Of the latter, their sublime treatment of David Samuels and Dave Friedman’s “Carousel” bathed us with waves of blissful sound from the marimba and xylophone in a luminous jazz setting; Hildebrant’s arrangement of Astor Piazzolla’s “Libertango” used the African kalimba on a loop pedal to create a haunting atmosphere. The electronic tracks from Dub Tractor and Opiate provided the bass undercurrents for Pace’s own “Shade,” “Stengade” and “Tunnel,” which used such instruments as the Korean taiko drum, a Balinese kul-kul (wooden drum with a long slit on the top), a log drum, sandpaper and chains in addition to the standard battery.
Friis-Hansen’s “Afrodite” used a series of wooden pipes perched on a long box to give a distinctly African sound; “Klapperen” used their hands -- clapping, but in unexpected ways, which included a hand-pile, clapping each other’s hands and well-timed humorous vocal sounds; and Reumert’s “Fabriccio” involved marching around a large drum set while each player kept up the same patterns while marching.
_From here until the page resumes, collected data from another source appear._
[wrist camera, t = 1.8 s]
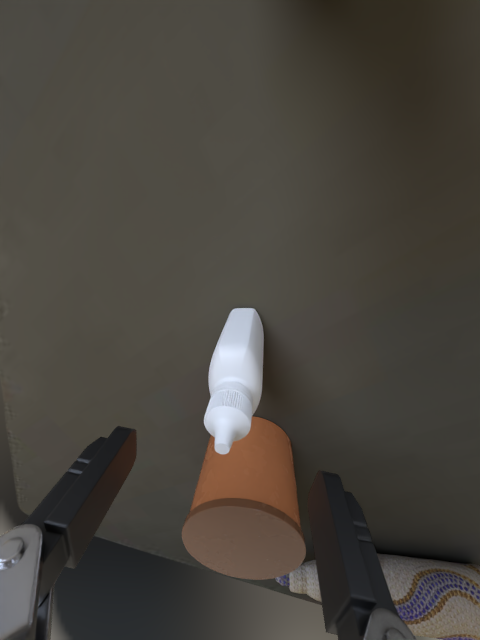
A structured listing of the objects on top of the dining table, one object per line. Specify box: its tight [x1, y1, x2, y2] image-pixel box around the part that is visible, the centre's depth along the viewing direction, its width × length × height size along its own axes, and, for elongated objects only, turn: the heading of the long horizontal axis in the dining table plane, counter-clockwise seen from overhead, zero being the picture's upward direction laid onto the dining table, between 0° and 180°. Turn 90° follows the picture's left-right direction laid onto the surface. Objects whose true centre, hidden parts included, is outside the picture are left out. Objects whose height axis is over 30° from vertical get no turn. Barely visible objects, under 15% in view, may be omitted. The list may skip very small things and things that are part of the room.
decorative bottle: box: [275, 553, 480, 640], centre depth 29 cm, size 26×8×7 cm, turn 91°
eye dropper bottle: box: [204, 308, 264, 454], centre depth 16 cm, size 4×6×12 cm
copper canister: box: [182, 416, 306, 580], centre depth 23 cm, size 10×10×9 cm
The final hit of this kinetic action left them all bobbling in place like an aftershock. The group’s “Salamanca” was a vibrant almost volcanic piece, supremely muscular -- more like gymnastics. It gave the group a robust workout and gave the audience not only all the excitement a collective fortissimo can muster but all the compelling magnetism any work of art, through its exploitation of dynamic range and emotional expressiveness, can hope to offer. In Pace’s case, the added entertainment value was the icing on the cake. They go for the gold and win. I look forward to seeing and hearing what they cook up for the future.
The next concert in the Borusan New Series is on Jan. 12 with the Esbjerg Ensemble from Denmark. Don’t miss it.